Your EOD trailing drawdown (MLL) doesn't decrease when you withdraw. It stays at its current position. So every payout reduces your balance while the MLL holds firm, shrinking the gap between your account value and breach. On a $100K account with a $3,000 drawdown, withdrawing $2,000 of profit leaves you with $1,000 of buffer. Managing that gap is the single most important skill on a daily payout account.

Does LucidMaxx have a payout cap?

No. LucidMaxx has zero payout caps. On LucidFlex, your first 50K payout caps at $1,500. On LucidPro, $2,000. On LucidDirect, $2,000. These caps increase with each consecutive payout. On Maxx, you withdraw whatever profit your account balance supports above the minimum, with no staged progression and no ceiling.

What is the profit split on LucidMaxx?

The exact profit split hasn't been publicly confirmed by Lucid. Based on their other products and community reports, the split is likely 90/10 (you keep 90%, Lucid takes 10%). Whether Maxx includes a 100% introductory phase like LucidPro is unknown. Confirm the terms directly when you receive your invitation.

How do I get invited to LucidMaxx?

Build a proven track record on standard Lucid accounts. Trade Flex, Pro, or Direct for multiple months.
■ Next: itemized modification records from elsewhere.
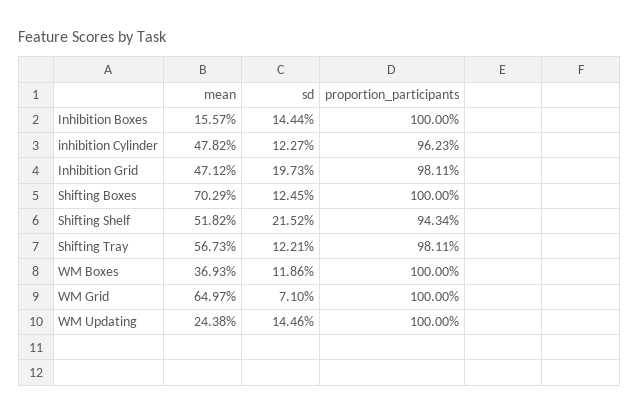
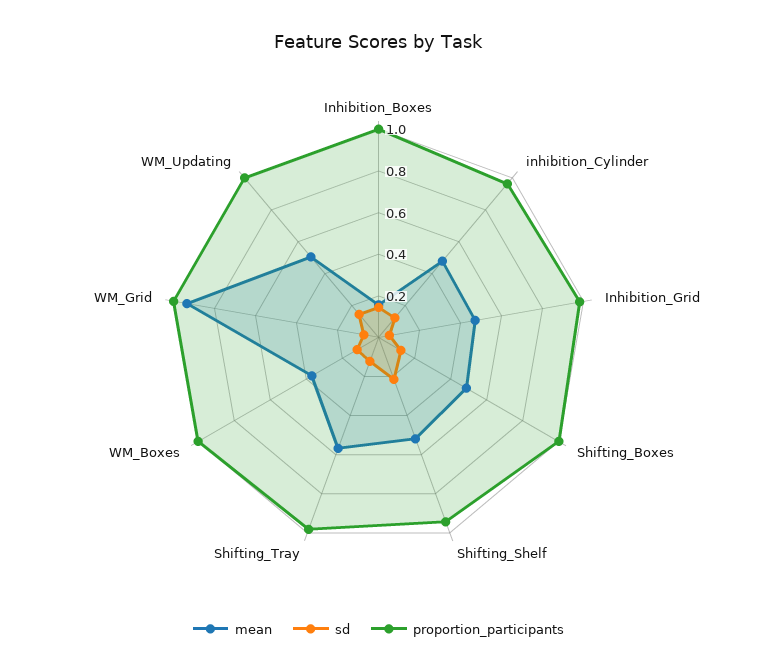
  {
    "mean": {
      "Inhibition Boxes": 0.1557,
      "inhibition Cylinder": 0.4782,
      "Inhibition Grid": 0.4712,
-     "Shifting Boxes": 0.7029,
+     "Shifting Boxes": 0.5,
      "Shifting Shelf": 0.5182,
      "Shifting Tray": 0.5673,
      "WM Boxes": 0.3693,
-     "WM Grid": 0.6497,
+     "WM Grid": 0.95,
-     "WM Updating": 0.2438
+     "WM Updating": 0.5
    },
    "sd": {
      "Inhibition Boxes": 0.1444,
      "inhibition Cylinder": 0.1227,
-     "Inhibition Grid": 0.1973,
+     "Inhibition Grid": 0.05,
      "Shifting Boxes": 0.1245,
      "Shifting Shelf": 0.2152,
      "Shifting Tray": 0.1221,
      "WM Boxes": 0.1186,
      "WM Grid": 0.071,
      "WM Updating": 0.1446
    },
    "proportion_participants": {
      "Inhibition Boxes": 1,
      "inhibition Cylinder": 0.9623,
      "Inhibition Grid": 0.9811,
      "Shifting Boxes": 1,
      "Shifting Shelf": 0.9434,
      "Shifting Tray": 0.9811,
      "WM Boxes": 1,
      "WM Grid": 1,
      "WM Updating": 1
    }
  }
Pull consistent payouts. Reach PayoutMaxx status. Lucid evaluates your performance data and extends invitations to qualifying traders. There's no application form. The invite shows up in your dashboard or comes through direct communication from Lucid.

Can I run multiple LucidMaxx accounts?

Yes. Maxx supports up to 5 simultaneous accounts. Each account has independent MLL tracking and independent payout eligibility. Running multiple accounts multiplies both income potential and risk management complexity. Start with one or two before scaling to the full five, even if you qualify for all of them.

Is there a consistency rule on LucidMaxx?

No. Zero consistency requirements. LucidFlex requires 5 profitable days per cycle. LucidPro has per-cycle consistency checks. LucidDirect enforces a 20% maximum single-day rule. Maxx removes all of these. Your profit distribution across trading days is irrelevant.

What's the only rule I need to follow on LucidMaxx?

Don't breach your Maximum Loss Limit (MLL). That's it. The MLL is an EOD trailing drawdown that tracks your highest closing balance and locks at the starting balance. No daily loss limit. No consistency rule. No minimum profitable days. One rule: stay above the MLL. Everything else is gone.

Should I withdraw the maximum amount every day on LucidMaxx?

No. Withdrawing maximum profit every day keeps your balance perpetually close to the drawdown level. One bad session after a full withdrawal can breach the account. The better approach: withdraw a portion of your daily profit and let the rest accumulate as buffer. On days with large gains, consider skipping the withdrawal entirely and using the profits to strengthen your safety margin. An account with a thick buffer survives bad weeks. An account withdrawing everything daily does not.